Resolve Protobuf Confluent Schema Registry references correctly for subjects containing slashes#858
Conversation
Protobuf schema references whose subject contains `/` must be path-escaped when requesting referenced schemas from Confluent Schema Registry. Preserve the escaped request path so these subjects are resolved correctly instead of being double-escaped or interpreted as multiple URL segments.
| reqURL := *c.schemaRegistryBaseURL | ||
| if reqURL.Path, err = url.JoinPath(reqURL.Path, reqPath); err != nil { | ||
| var joinedPath string | ||
| if joinedPath, err = url.JoinPath(reqURL.EscapedPath(), reqPath); err != nil { |
There was a problem hiding this comment.
If the path is already escaped, wouldn't this double escape it?
There was a problem hiding this comment.
I do not think so. reqURL is the URL that is loaded from the configuration and EscapedPath() makes sure that the path is properly escaped under Go's encoding rules.
So we are joining the escaped path segment from reqURL with the other escaped path segment reqPath yielding a consistently escaped joinedPath.
The actual fix is setting the Path and RawPath members of the URL structure where Path is the unescaped and RawPath the escaped variant.

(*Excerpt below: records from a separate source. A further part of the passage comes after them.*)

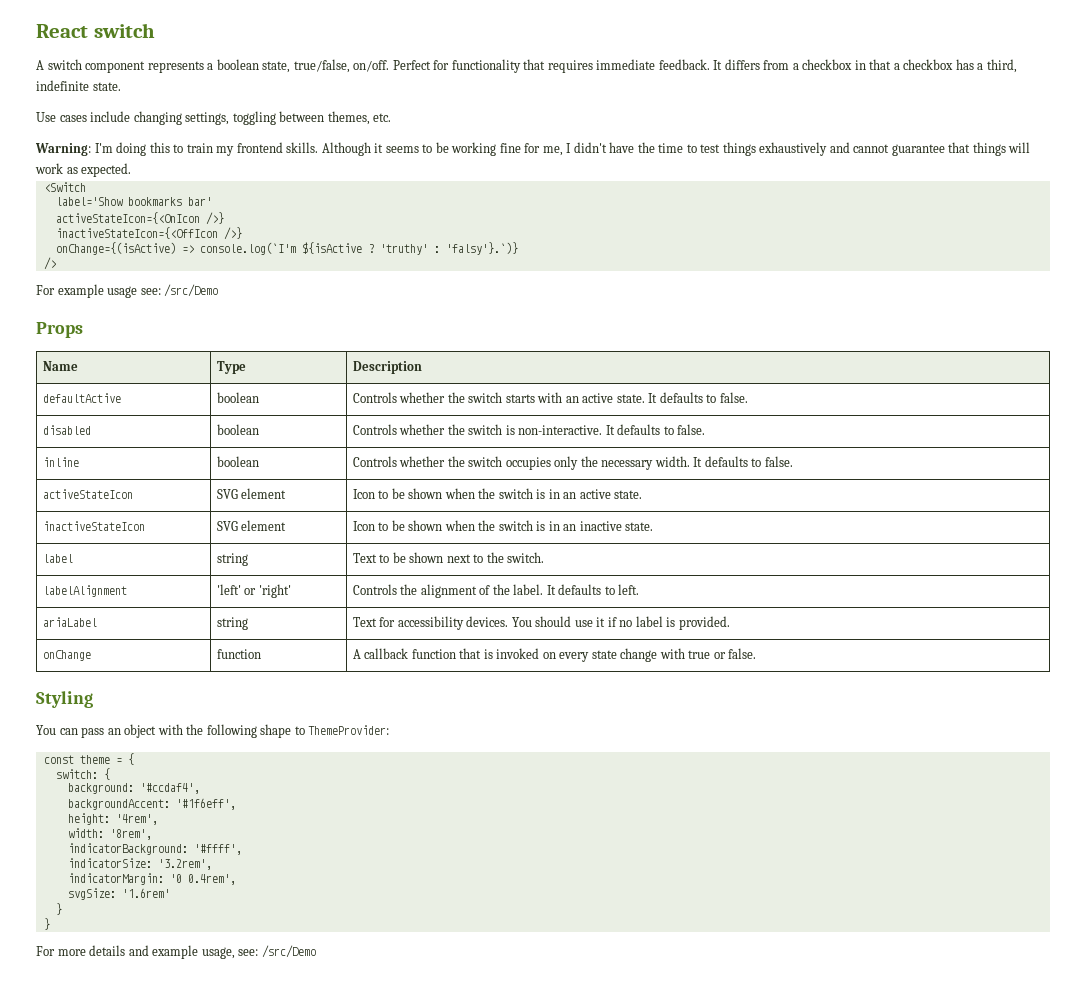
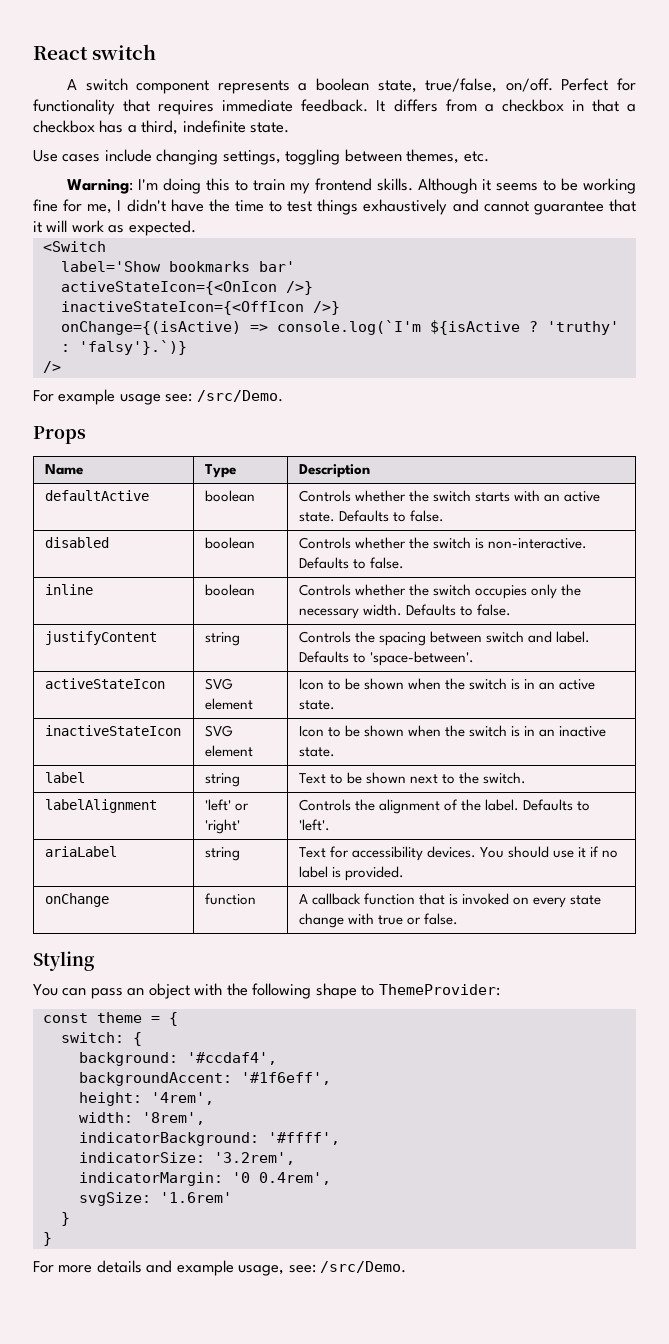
[972,142,1006,156] things -> [33,221,42,233] it
[164,284,219,297] /src/Demo -> [196,390,283,402] /src/Demo.
[648,392,703,403] It defaults -> [338,510,389,522] Defaults
[605,424,661,435] It defaults -> [298,557,349,569] Defaults
[693,456,793,467] It defaults to false. -> [405,604,512,616] [44,631,157,645] [204,632,240,646] [298,631,591,646] [298,651,474,666] Defaults to false. // justifyContent | string | Controls the spacing between switch and label. Defaults to 'space-between'.
[546,584,640,595] It defaults to left. -> [523,799,591,811] [298,819,330,831] Defaults to 'left'.
[261,945,316,958] /src/Demo -> [320,1261,407,1273] /src/Demo.

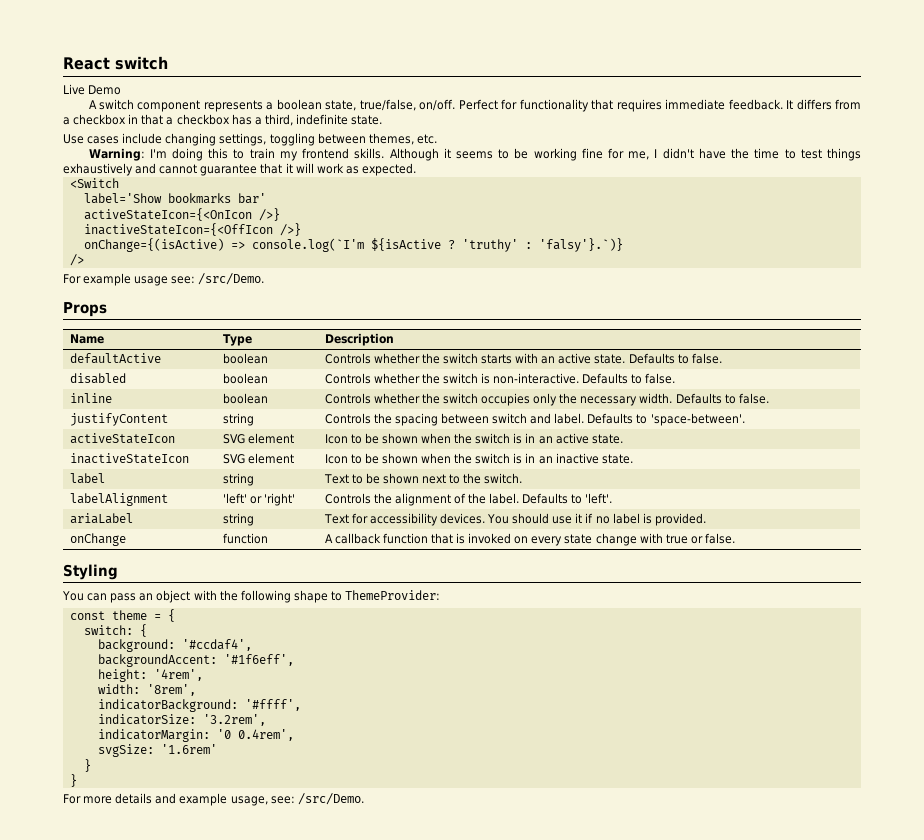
(157, 52) none -> [63,84,122,95] // Live Demo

This ensures that reqURL.String() handed over to http.NewRequestWithContext() uses the properly escaped version.
Here is an example how this plays out:
reqPath is already in escaped form. GetSchemaBySubjectAndVersion assembles a path for a schema reference. In my use cases, these references take the form of <package>/<proto file>, because I am using imports in the form of
import "commons/SomeEnum.proto"
in my Protobuf schemas that are managed via Confluent Schema Registry.
GetSchemaBySubjectAndVersion correctly escapes the slash and hands subjects/commons%2FSomeEnum.proto/version/X to doRequest().
joinedPath makes sure that any path segment in reqURL is properly escaped before joining with the other already escaped `reqPath. So far so good.
If we leave it at that, reqURL.String() which is handed down to http.NewRequestWithContext() would turn my path into subjects/commons%252FSomeEnum.proto/version/X because it escapes an already escaped path and thus breaks the schema lookup.
We fix this, setting the Path and RawPath members of the URL struct
reqURL.Path, err = url.PathUnescape(jonedPath) // subjects/commons/SomeEnum.proto/version/X
reqURL.RawPath = joinedPath // subjects/commons%FESomeEnum.proto/version/X
Now that URL knows the already escaped version (RawPath) and the unescaped version (Path), URL.String() assembles the final URL correctly.
Long story short. We have to set the RawPath correctly, but we have to set Path to the unescaped variant, for reqURL.String() to return the correctly escaped variant.
| defer reqMut.Unlock() | ||
|
|
||
| b, err := fn(r.URL.Path) | ||
| b, err := fn(r.URL.EscapedPath()) |
There was a problem hiding this comment.
How come we're changing the path here now?
There was a problem hiding this comment.
The already existing test TestProtobufReferences() is supposed to verify exactly that use case which I have fixed (slash character in protobuf reference name). Unfortunately, the test also has a bug.
This test runs a schema registry server which already expects the path /subjects/stuffs%2Fthething.proto/versions/10 when resolving the main schema, i.e. it expects the escaped or encoded variant.
According to the documentation r.URL.Path stores the unescaped or decoded variant of the path, which should be /subjects/stuffs/thething.proto/versions/10.
Before my change, the Path member stored /subjects/stuffs%2Fthething.proto/versions/10, i.e. it treated the encoded variant as decoded form of the path which is not correct. We need to pass the encoded or escaped variant to the function call. This is why we need this change.
There was a problem hiding this comment.
Could we add a test case for this? I want to make sure the logic is correct in the confluent client
There was a problem hiding this comment.
A test which verifies that schema references containing slash characters are correctly resolved already exists (c.f. TestProtobufReferences()).
There was a problem hiding this comment.
I have added a new TestProtobufReferencesSpecialCharacters() test case which validates that EscapedPath() returns a properly escaped path which represents the actual unescaped Path for the Protobuf references.
…hema-registry-reference-resolution
Protobuf schema references whose subject contains
/must be path-escaped when requesting referenced schemas from Confluent Schema Registry.Preserve the escaped request path so these subjects are resolved correctly instead of being double-escaped or interpreted as multiple URL segments.